The tragic helicopter crash earlier this week in the Gulf of Mexico reiterates how dangerous off-shore oil and gas industry environments can be. And that's why there's special training for those working on offshore platforms. News 10's Caroline Balchunas was put to the test during that training. Check out the video to see how it went.
There are a lot of hazards that go along with working on an off-shore oil rig and the journey going to and from the rig can be just as dangerous. The helicopter ride requires extensive training as well. It's a type of conditioning for the worst case scenario.
“(You get) water up your nose, disorientation, where's that window corner, where's that door handle, where's that seatbelt, where's the surface,” said Terry
Crownover, Director of Training for the Marine Survival Training Center.
The program, run through University of Louisiana at Lafayette is in its 24th year.
So, just how real is this simulator? They put me to the test. I changed into oilfield coveralls. It's a requirement for the simulator since the weight really changes your agility and movement under water. We didn't dive in the simulation right off the bat. It began with a swim test, floatation techniques and how to survive rough at-sea conditions. After a few total submersion run-throughs, a couple inverted trials, it seems Crownover was right about the disorientation.

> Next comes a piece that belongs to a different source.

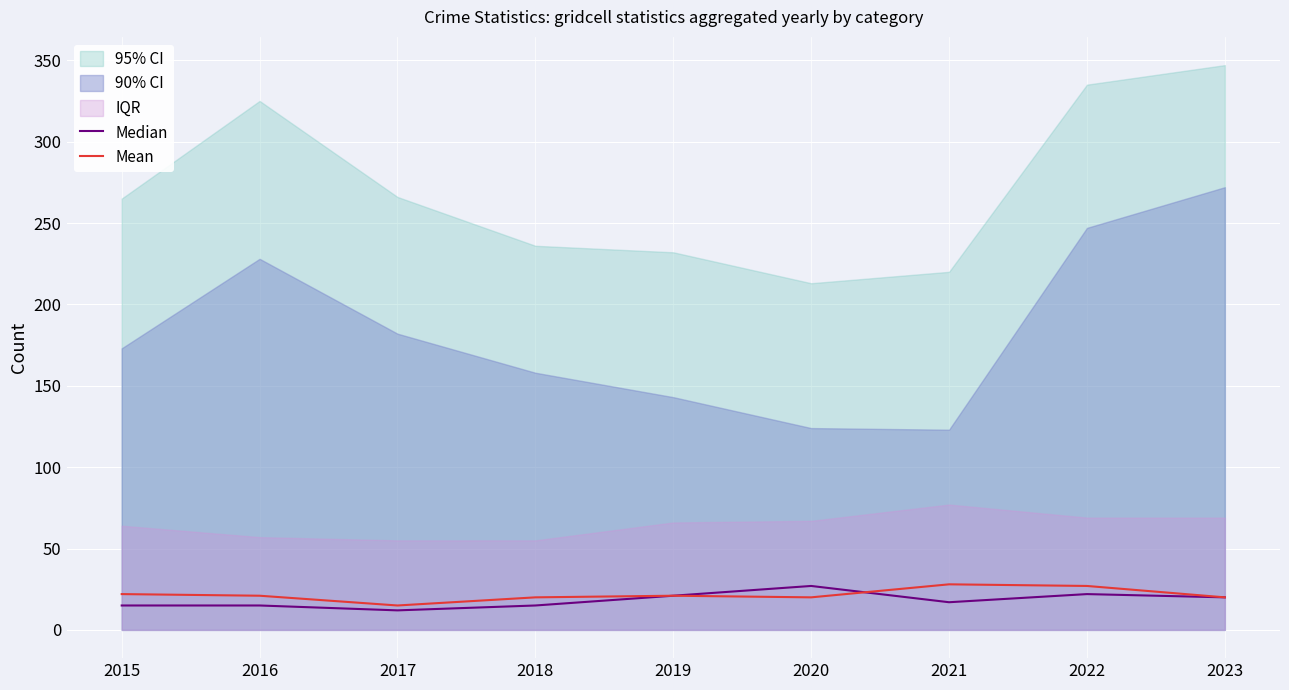

Which series changed the most between 2017 and 2019?

Median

“(In reality you're under water for) 8 to 10 seconds, but when you come to the surface, you'll swear you've been there for minutes,” said Crownover.

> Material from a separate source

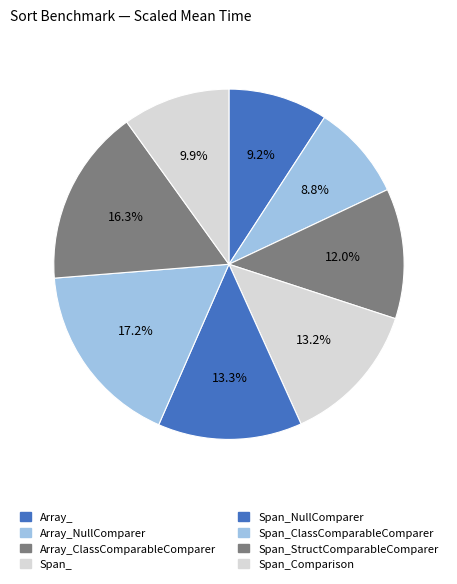

To the nearest percent, what portion does Span_StructComparableComparer represent?

16%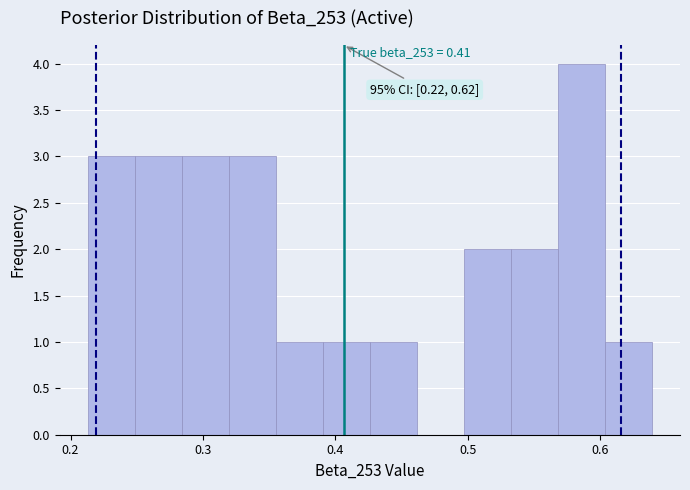

Read against the x-axis, roughly where is the centre of the tallest bar?

0.59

And he wasn't kidding. Adrenaline kicks in as soon as your feet touch the water. Although the simulation is only a fraction of how a real-life scenario would play out, over the years, it's proven effective.
“It's one of the perks of being an instructor over here is when somebody comes back and says I'm here from what I learned at school,” said Crownover. “We've had success stories.”
I survived my first marine training and although I now have a mental map, I can only hope I'll never actually have to use it.